Io, Prometeo #01

di Francesco La Rosa
Prometeo Titano

Mi chiamo Prometeo e sono il vostro dio.
O meglio, tecnicamente parlando, sarei precisamente non un dio ma un Titano. Ma considerato che voi mortali a stento vi ricordate che cos’è un dio, figuriamoci se pretendo che vi ricordiate dei Titani, per di più con tutta la disinformazione che è stata fatta dopo la nostra caduta. E pensare che vi ho fatti io, ed ancora mi domando perché.

Ma andiamo con ordine.

All’inizio c’era il Caos, siamo d’accordo? Su questo mi auguro che non ci siano dubbi, ve l’hanno insegnato al catechismo, ve l’hanno confermato pure al liceo scientifico, perché in fondo cos’altro sarebbe il Big Bang se non, appunto, il Caos primigenio? Allora diamo questo punto per assodato. C’era il Caos, peggio che nel vostro ufficio.

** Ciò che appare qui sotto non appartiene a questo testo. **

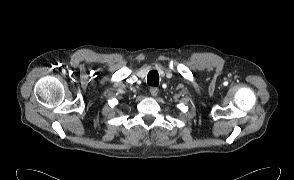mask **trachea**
I'll return each instance as SVG.
<instances>
[{
    "label": "trachea",
    "mask_w": 294,
    "mask_h": 180,
    "mask_svg": "<svg viewBox=\"0 0 294 180\" xmlns=\"http://www.w3.org/2000/svg\"><path fill=\"white\" fill-rule=\"evenodd\" d=\"M147 83L150 86H158L159 84V74L157 71L152 70L148 73Z\"/></svg>",
    "instance_id": "obj_1"
}]
</instances>
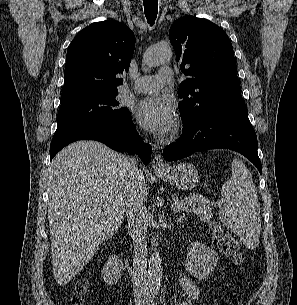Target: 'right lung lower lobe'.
I'll list each match as a JSON object with an SVG mask.
<instances>
[{
	"mask_svg": "<svg viewBox=\"0 0 297 305\" xmlns=\"http://www.w3.org/2000/svg\"><path fill=\"white\" fill-rule=\"evenodd\" d=\"M85 139L100 141L118 152L132 154L137 152L145 164L149 162L151 157L150 145L140 140L130 116L126 121L91 123L70 131L59 140L51 142V159L69 143Z\"/></svg>",
	"mask_w": 297,
	"mask_h": 305,
	"instance_id": "right-lung-lower-lobe-1",
	"label": "right lung lower lobe"
}]
</instances>
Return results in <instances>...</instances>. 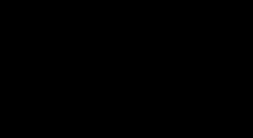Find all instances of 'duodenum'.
Masks as SVG:
<instances>
[{
    "mask_svg": "<svg viewBox=\"0 0 253 138\" xmlns=\"http://www.w3.org/2000/svg\"><path fill=\"white\" fill-rule=\"evenodd\" d=\"M125 33V29L123 28H118V29H113V30H106L105 31V34L108 36V37H114V36H118V35H121Z\"/></svg>",
    "mask_w": 253,
    "mask_h": 138,
    "instance_id": "obj_1",
    "label": "duodenum"
}]
</instances>
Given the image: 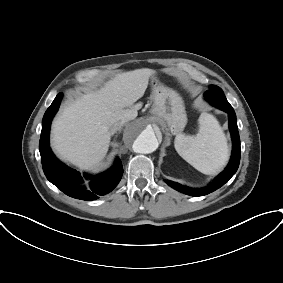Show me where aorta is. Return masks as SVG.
Returning a JSON list of instances; mask_svg holds the SVG:
<instances>
[{
	"mask_svg": "<svg viewBox=\"0 0 283 283\" xmlns=\"http://www.w3.org/2000/svg\"><path fill=\"white\" fill-rule=\"evenodd\" d=\"M124 141L134 152L149 154L158 148V140L153 127L140 121L129 125L124 134Z\"/></svg>",
	"mask_w": 283,
	"mask_h": 283,
	"instance_id": "obj_1",
	"label": "aorta"
}]
</instances>
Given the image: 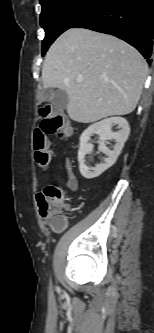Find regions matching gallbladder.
Returning a JSON list of instances; mask_svg holds the SVG:
<instances>
[{
  "instance_id": "obj_1",
  "label": "gallbladder",
  "mask_w": 154,
  "mask_h": 333,
  "mask_svg": "<svg viewBox=\"0 0 154 333\" xmlns=\"http://www.w3.org/2000/svg\"><path fill=\"white\" fill-rule=\"evenodd\" d=\"M41 96L44 100L50 99V102L55 108L63 110L68 104V95L65 90L44 88L41 91Z\"/></svg>"
}]
</instances>
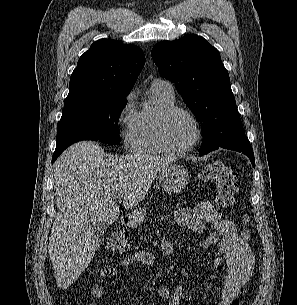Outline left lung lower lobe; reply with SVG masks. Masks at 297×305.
I'll return each instance as SVG.
<instances>
[{"label":"left lung lower lobe","instance_id":"0a47b994","mask_svg":"<svg viewBox=\"0 0 297 305\" xmlns=\"http://www.w3.org/2000/svg\"><path fill=\"white\" fill-rule=\"evenodd\" d=\"M220 147L224 148V149L234 150V151L241 152V153L245 154L246 156L249 157L253 167H255V159H254L253 149H252L251 145L249 144L248 140L239 141V142L230 143V144H225V145H222ZM212 150H215V149H212ZM212 150H209V151H206V152H199V154L204 155V154L209 153Z\"/></svg>","mask_w":297,"mask_h":305}]
</instances>
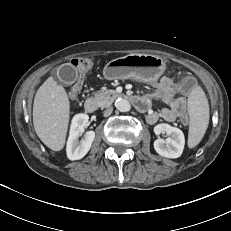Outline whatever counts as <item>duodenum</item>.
Returning a JSON list of instances; mask_svg holds the SVG:
<instances>
[{
	"label": "duodenum",
	"instance_id": "obj_1",
	"mask_svg": "<svg viewBox=\"0 0 231 231\" xmlns=\"http://www.w3.org/2000/svg\"><path fill=\"white\" fill-rule=\"evenodd\" d=\"M129 100L133 104V106L141 112L147 110L148 104L147 102L139 96H129ZM97 109V102L93 97H87L84 101V110L87 113H93Z\"/></svg>",
	"mask_w": 231,
	"mask_h": 231
}]
</instances>
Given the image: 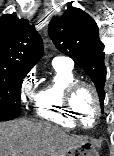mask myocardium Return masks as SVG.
Instances as JSON below:
<instances>
[{"instance_id": "f54148a6", "label": "myocardium", "mask_w": 114, "mask_h": 156, "mask_svg": "<svg viewBox=\"0 0 114 156\" xmlns=\"http://www.w3.org/2000/svg\"><path fill=\"white\" fill-rule=\"evenodd\" d=\"M83 88H86L91 92V94L94 98V102H95L94 120H93V123L91 125H86L82 121L80 114L78 113L77 109L75 108V104H74L76 94L79 92V90H81ZM65 105H66L68 112L72 116V118L80 126H82L84 128H92L97 124L99 116L101 114L102 107H101V101H100L98 91H97L96 87L93 84H91L90 82L83 81V80H77V81L73 82L68 87V89L66 91Z\"/></svg>"}]
</instances>
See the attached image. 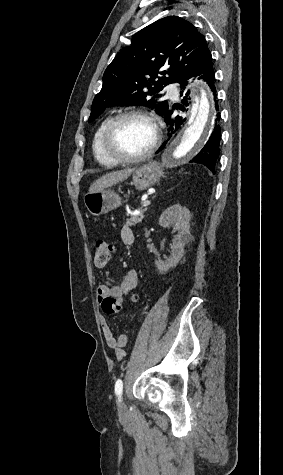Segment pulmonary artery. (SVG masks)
<instances>
[{
  "label": "pulmonary artery",
  "instance_id": "pulmonary-artery-1",
  "mask_svg": "<svg viewBox=\"0 0 283 475\" xmlns=\"http://www.w3.org/2000/svg\"><path fill=\"white\" fill-rule=\"evenodd\" d=\"M165 93L167 96L175 97L178 93V90L175 86L165 87Z\"/></svg>",
  "mask_w": 283,
  "mask_h": 475
}]
</instances>
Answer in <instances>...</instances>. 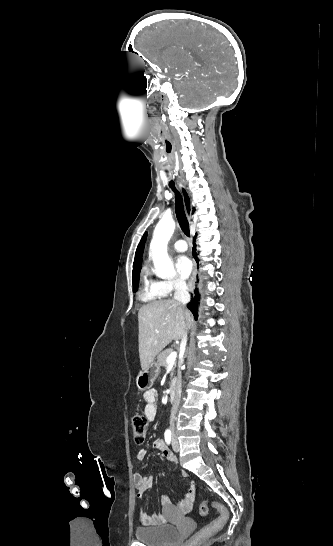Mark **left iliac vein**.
Masks as SVG:
<instances>
[{"label":"left iliac vein","instance_id":"left-iliac-vein-1","mask_svg":"<svg viewBox=\"0 0 333 546\" xmlns=\"http://www.w3.org/2000/svg\"><path fill=\"white\" fill-rule=\"evenodd\" d=\"M172 448L175 452H178L179 451V443L175 437V435L173 434V438H172Z\"/></svg>","mask_w":333,"mask_h":546}]
</instances>
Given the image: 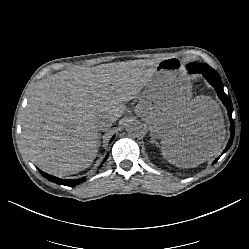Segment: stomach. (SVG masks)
Listing matches in <instances>:
<instances>
[{
  "instance_id": "1",
  "label": "stomach",
  "mask_w": 249,
  "mask_h": 249,
  "mask_svg": "<svg viewBox=\"0 0 249 249\" xmlns=\"http://www.w3.org/2000/svg\"><path fill=\"white\" fill-rule=\"evenodd\" d=\"M191 85L185 80L179 61L168 58L159 62L153 81L141 98L145 125L155 131L169 128L185 117L191 107Z\"/></svg>"
}]
</instances>
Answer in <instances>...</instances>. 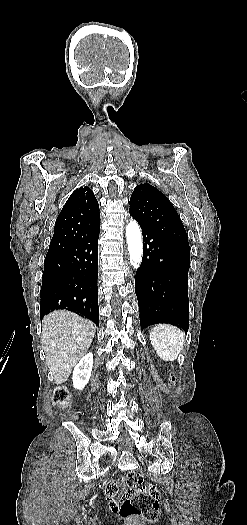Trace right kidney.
<instances>
[{"label": "right kidney", "instance_id": "right-kidney-1", "mask_svg": "<svg viewBox=\"0 0 247 525\" xmlns=\"http://www.w3.org/2000/svg\"><path fill=\"white\" fill-rule=\"evenodd\" d=\"M92 367L93 355L92 353H88V355H85V357H82V359H80L78 365H76L73 371L72 381L74 389H78V391H83L85 385L89 383V379L92 373Z\"/></svg>", "mask_w": 247, "mask_h": 525}]
</instances>
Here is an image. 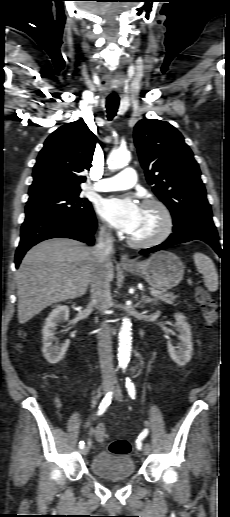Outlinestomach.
I'll list each match as a JSON object with an SVG mask.
<instances>
[{"mask_svg": "<svg viewBox=\"0 0 230 517\" xmlns=\"http://www.w3.org/2000/svg\"><path fill=\"white\" fill-rule=\"evenodd\" d=\"M133 275L143 277L153 288L168 290L177 286L184 275V265L178 256L169 251L154 253L133 267H125Z\"/></svg>", "mask_w": 230, "mask_h": 517, "instance_id": "0dacf381", "label": "stomach"}]
</instances>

Dal Caos primordiale emersero due entità, il Cielo e la Terra. E se pure questo vi suona familiare, abbiate la compiacenza di non interrompermi. Non è come pensate voi.
Dal Caos, dicevo, furono generati il Cielo e la Terra, o più precisamente, Urano e Gea, ed i due si piacquero subito. Anzi, a dire il vero è soprattutto a Urano che Gea piacque tanto, ma proprio tanto, così tanto che in pratica le stava sempre addosso, giorno e notte, a darci dentro, non so se mi spiego.
Un vero maniaco.

La povera Gea restava regolarmente incinta, e come avrebbe potuto evitarlo, del resto, ma con quel bestione che non si scollava da lì come poteva dare alla luce i figli? Lo vogliamo definire un leader prevaricatore? Come che sia, lì, schiacciati fra il cielo e la terra sarebbero rimasti in eterno, i Titani, per tutti i secoli dei secoli e buonanotte. Un modello di impresa padronale, dove le competenze restano compresse e non si sviluppano.

Eppure, dagli e ridagli, come spesso capita ai leader prevaricatori, un errore lo fece pure Urano, e fu quello di generare un figlio di troppo. Crono, il più sveglio, coraggioso e forte Titano che si fosse mai visto, si capiva subito che era d’un’altra pasta.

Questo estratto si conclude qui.